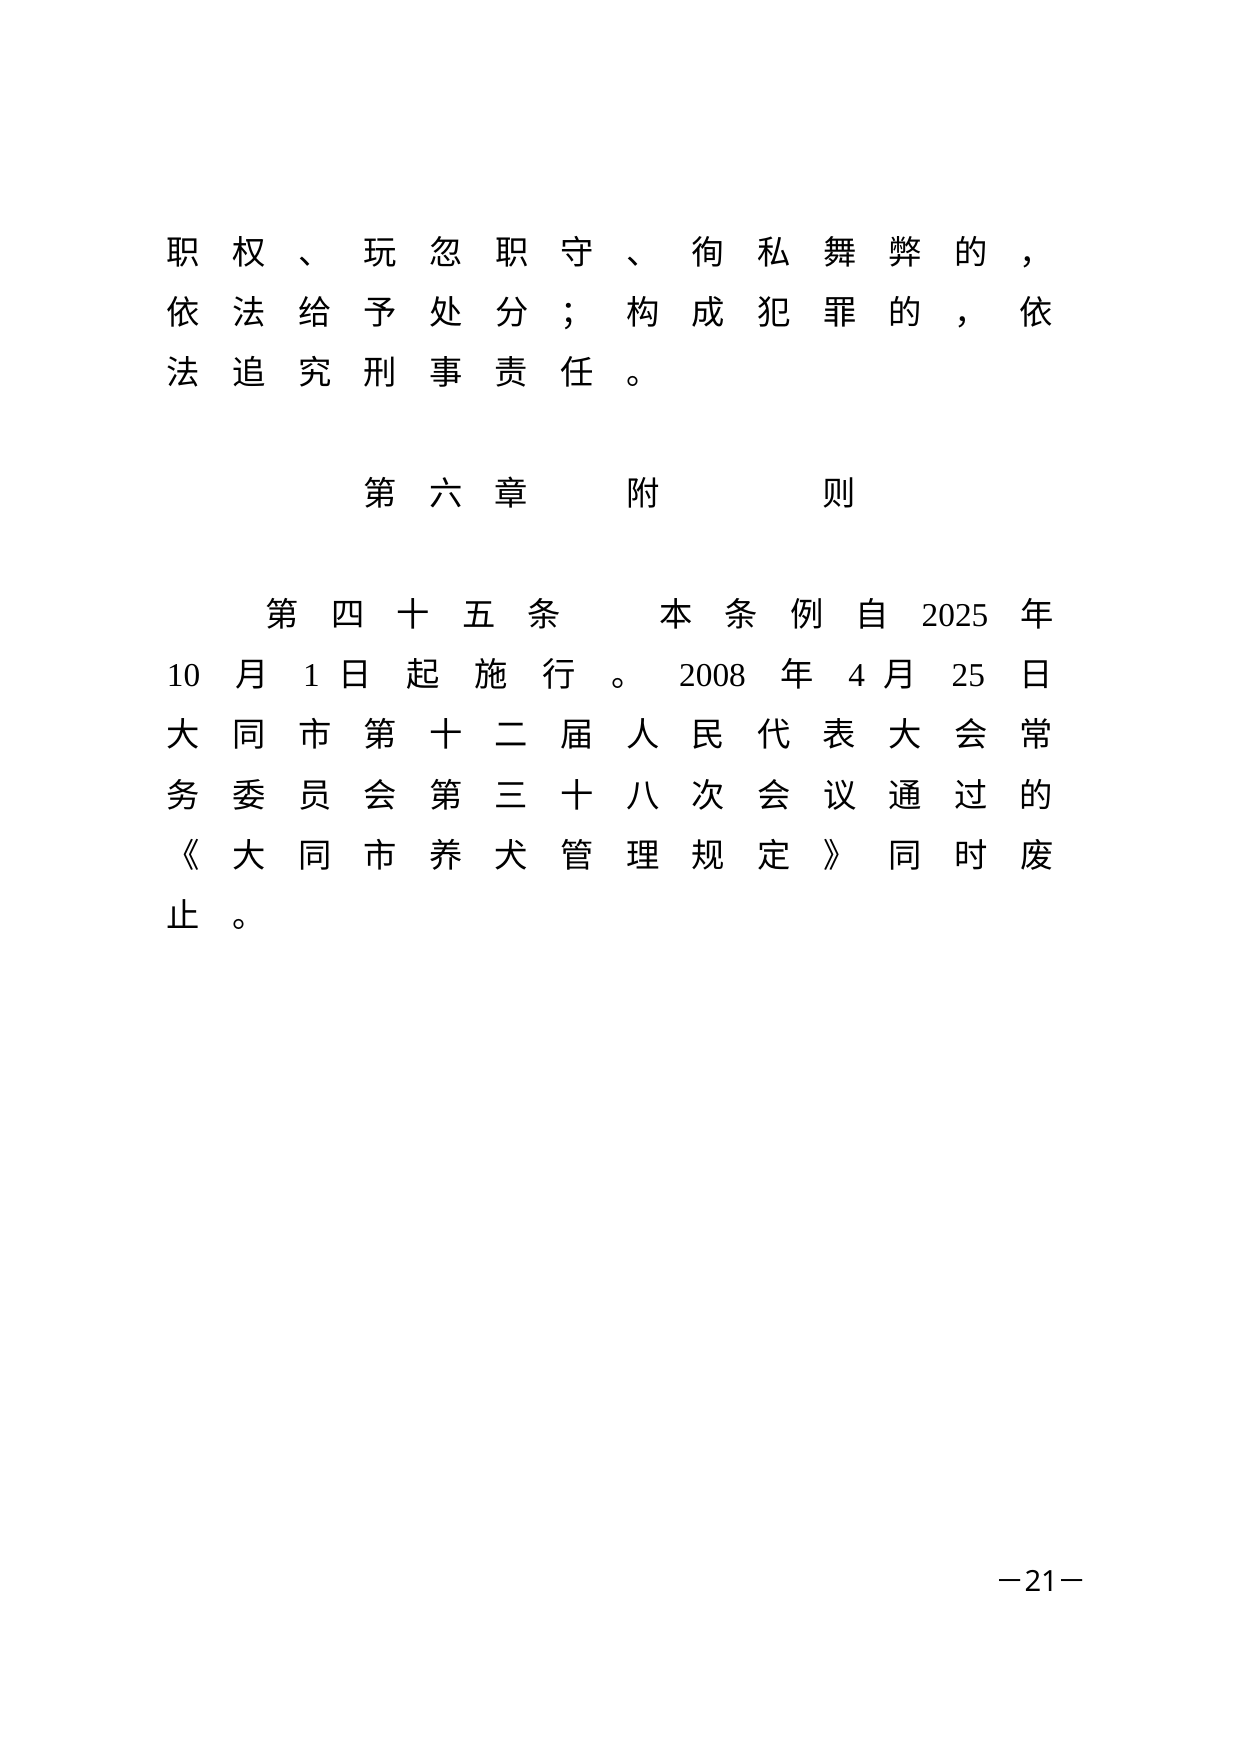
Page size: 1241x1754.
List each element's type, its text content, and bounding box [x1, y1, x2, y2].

text 第四十四条 有关国家机关工作人员在养犬管理工作中滥用职权、玩忽职守、徇私舞弊的，依法给予处分；构成犯罪的，依法追究刑事责任。 [167, 219, 1085, 400]
text 第六章 附 则 [167, 461, 1085, 521]
text 第四十五条 本条例自2025年10月1日起施行。2008年4月25日大同市第十二届人民代表大会常务委员会第三十八次会议通过的《大同市养犬管理规定》同时废止。 [167, 581, 1085, 943]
--------------------
REQUIREMENT
Print all of the material exactly. Omit pictures.

EXERCISE RESPONSE
Page size: 1241x1754.
List each element's type, its text content, and bounding box [x1, y1, x2, y2].

text 第四十四条 有关国家机关工作人员在养犬管理工作中滥用职权、玩忽职守、徇私舞弊的，依法给予处分；构成犯罪的，依法追究刑事责任。 [167, 219, 1085, 400]
text 第六章 附 则 [167, 461, 1085, 521]
text 第四十五条 本条例自2025年10月1日起施行。2008年4月25日大同市第十二届人民代表大会常务委员会第三十八次会议通过的《大同市养犬管理规定》同时废止。 [167, 581, 1085, 943]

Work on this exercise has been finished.